- **Activity**
Only the lines from the one containing "Rendered at 1500 by 1125 pixels." through the end of the material are to be echoed, each exactly as it appears.

- **Listed records**
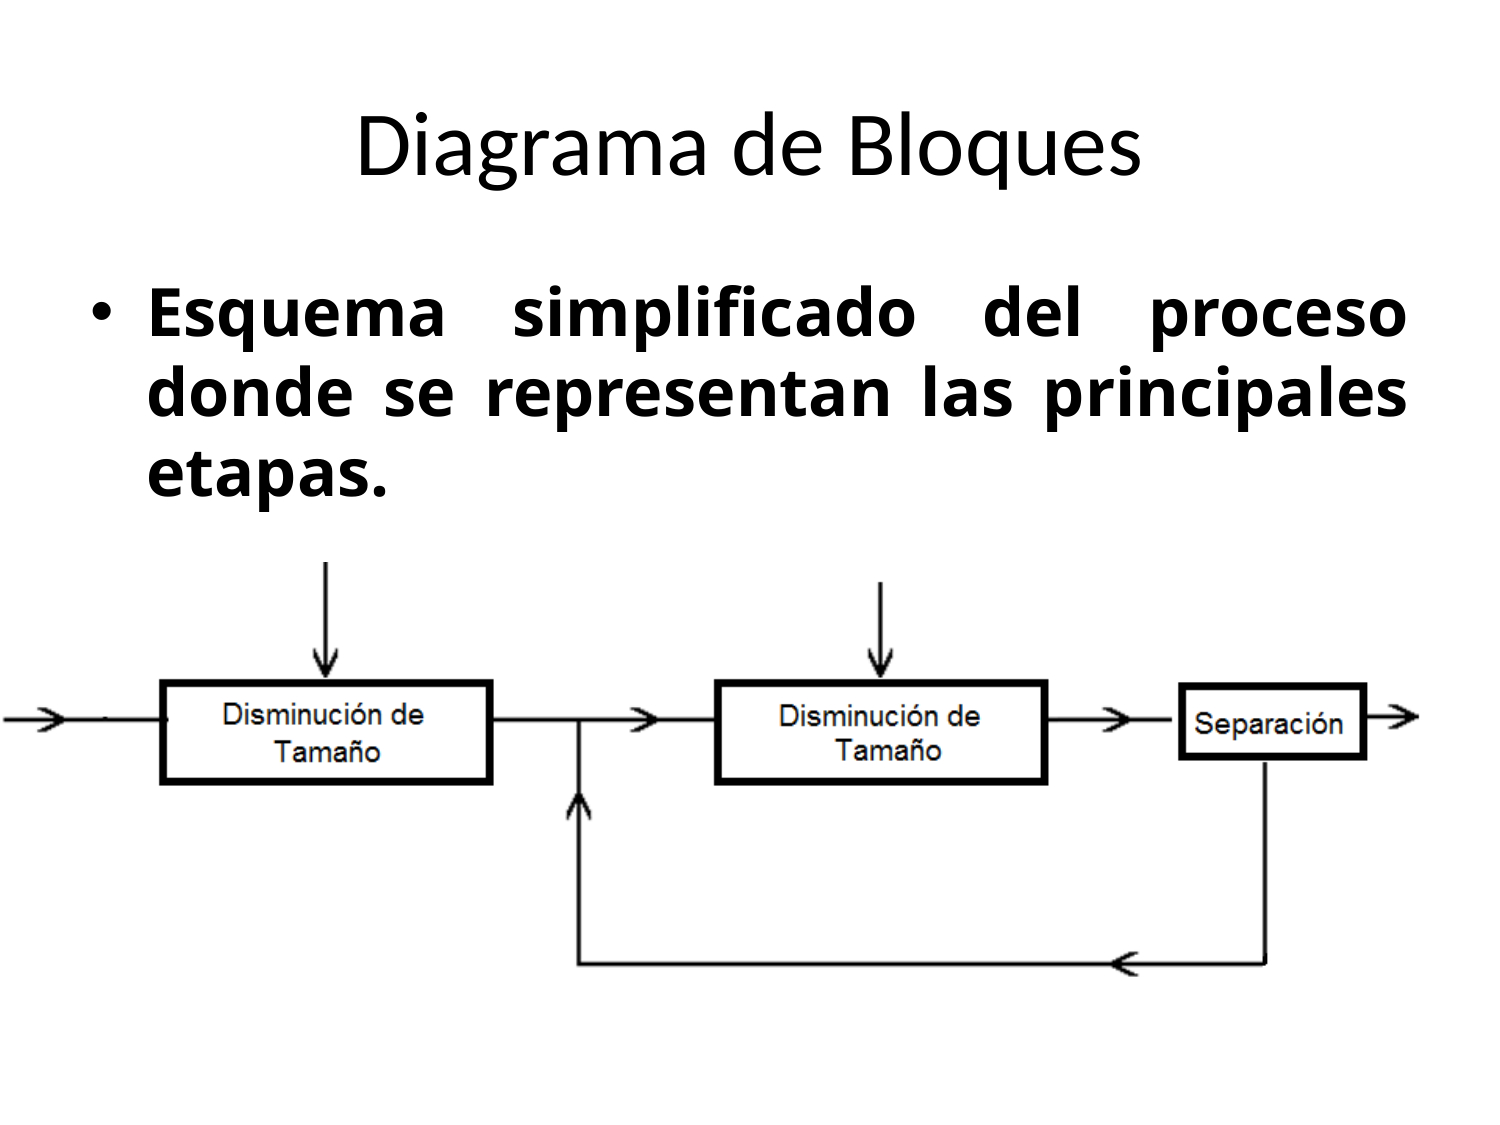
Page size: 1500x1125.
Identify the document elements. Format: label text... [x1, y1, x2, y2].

picture [0, 562, 1427, 1027]
title Diagrama de Bloques [75, 45, 1425, 233]
list Esquema simplificado del proceso donde se representan las principales etapas. [75, 262, 1425, 528]
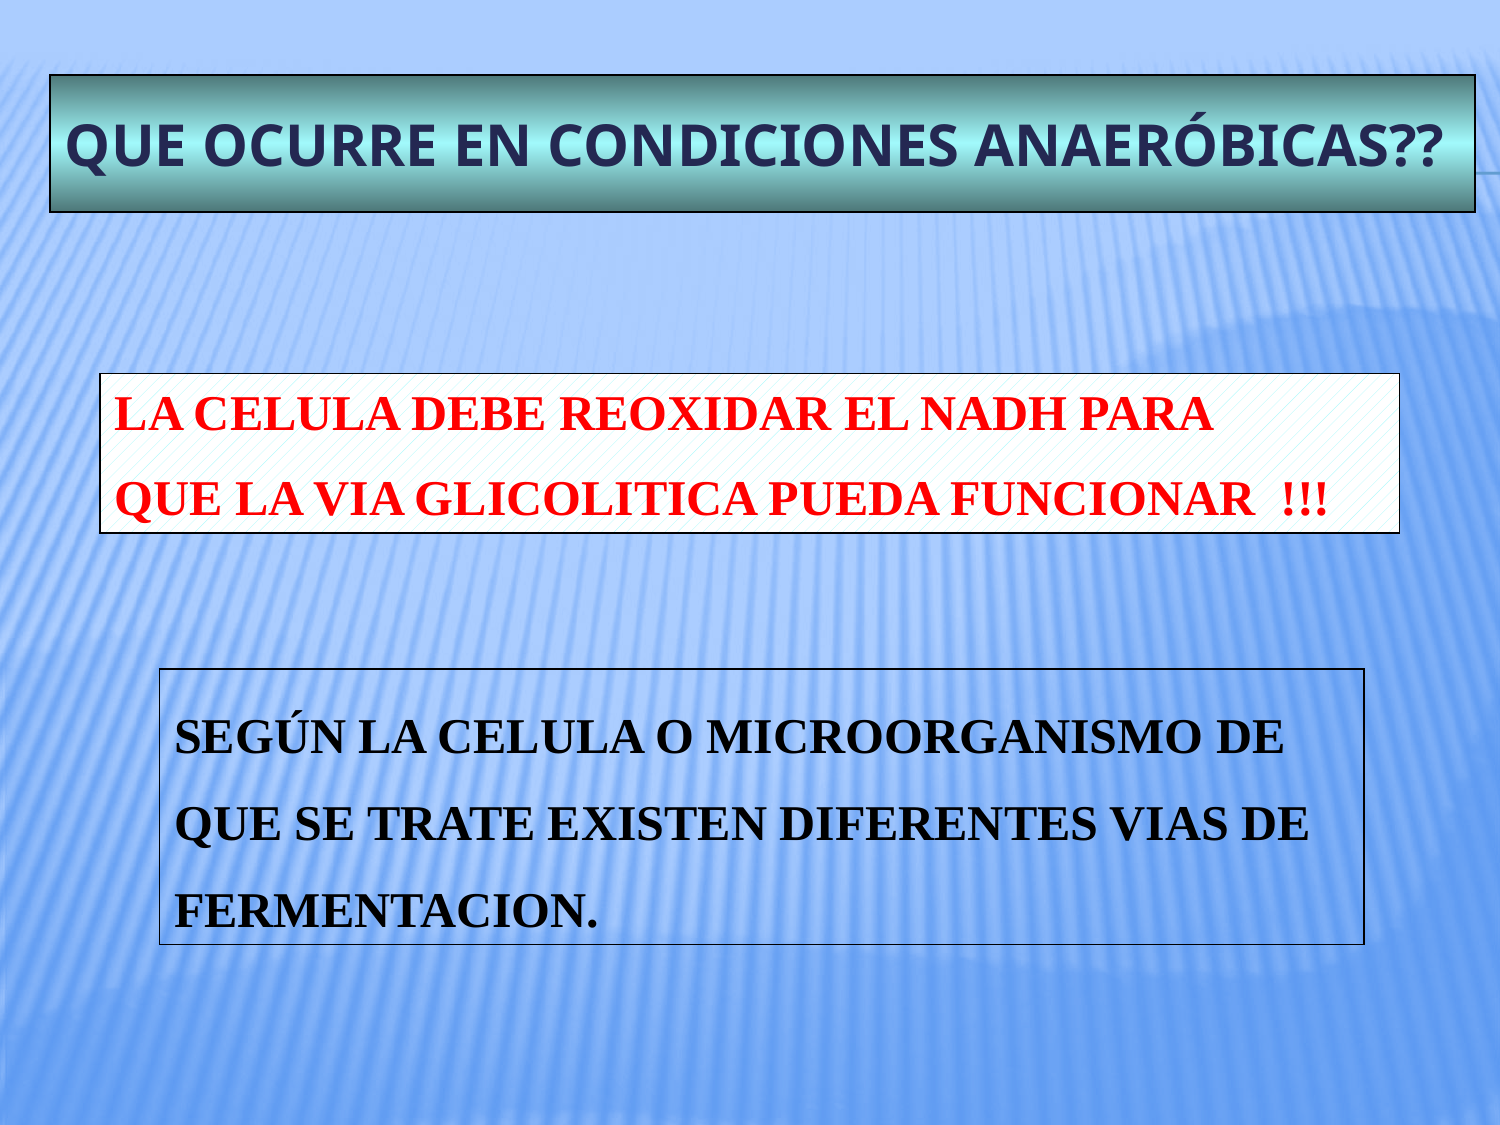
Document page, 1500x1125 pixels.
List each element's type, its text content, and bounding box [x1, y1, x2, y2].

text_box LA CELULA DEBE REOXIDAR EL NADH PARA QUE LA VIA GLICOLITICA PUEDA FUNCIONAR !!! [100, 373, 1400, 534]
title QUE OCURRE EN CONDICIONES ANAERÓBICAS?? [50, 75, 1475, 213]
text_box SEGÚN LA CELULA O MICROORGANISMO DE QUE SE TRATE EXISTEN DIFERENTES VIAS DE FERMENTACION. [159, 668, 1365, 945]
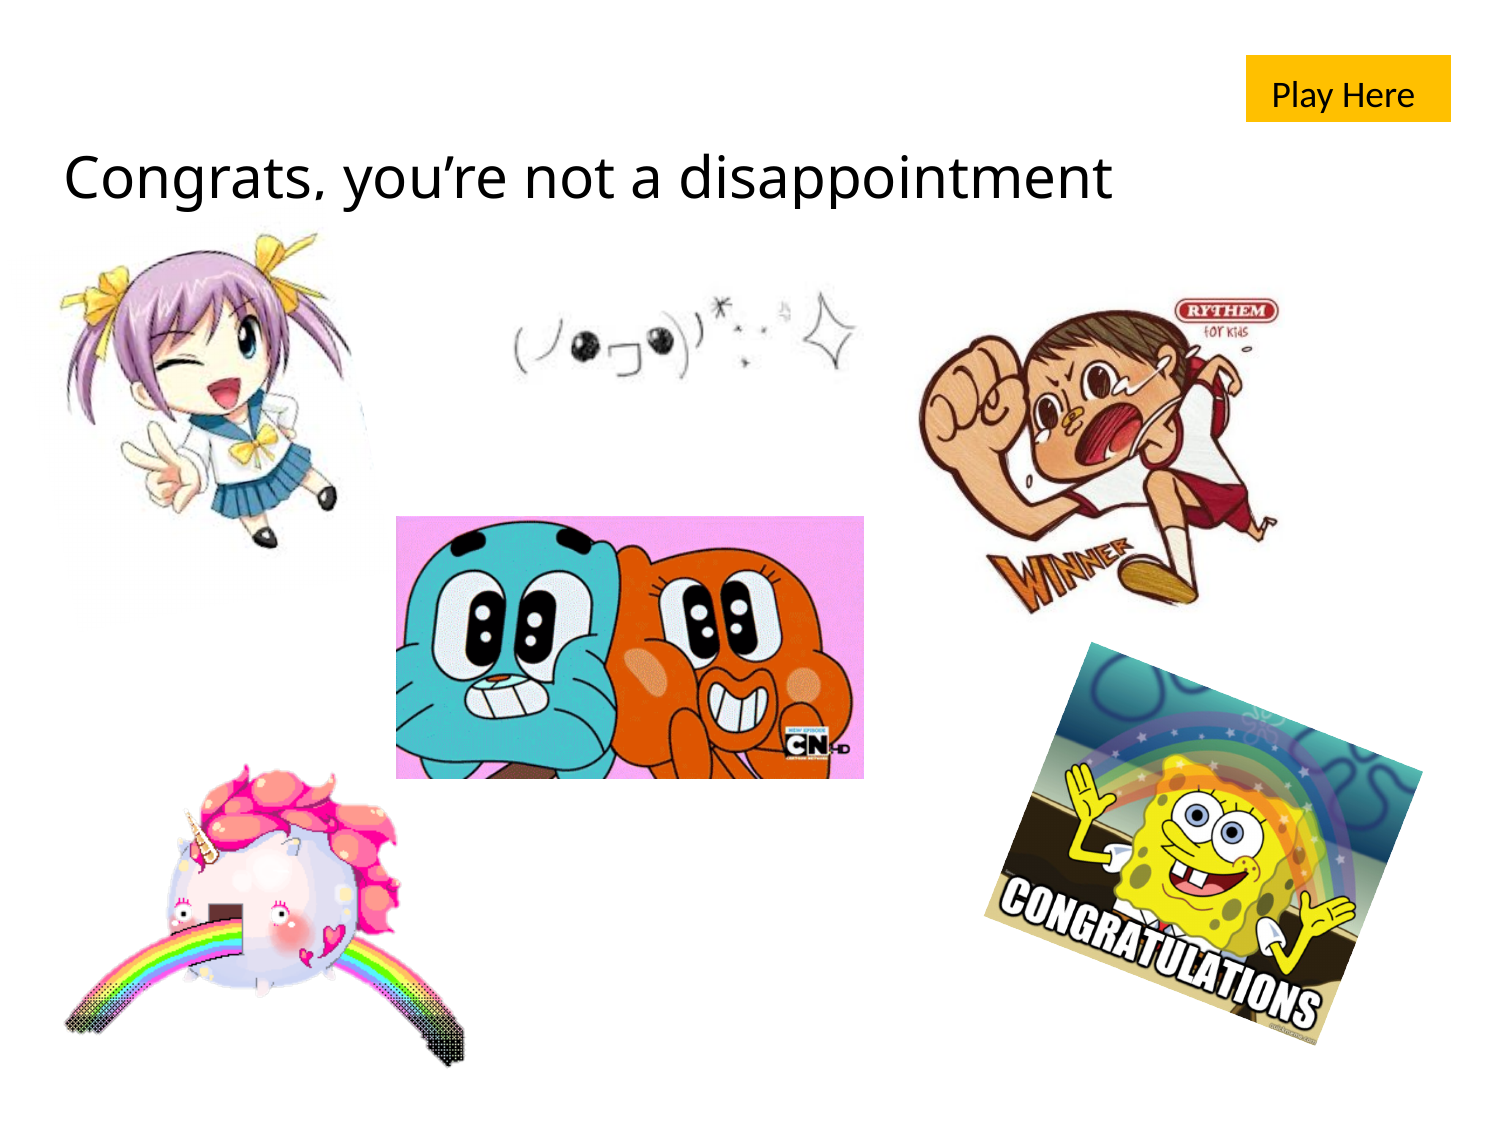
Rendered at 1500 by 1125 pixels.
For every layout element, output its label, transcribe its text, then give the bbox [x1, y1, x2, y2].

- **Problem solution**
Rendered at 1500 by 1125 pixels.
For every layout element, output its label, transcribe its text, then give the bbox [x1, y1, x2, y2].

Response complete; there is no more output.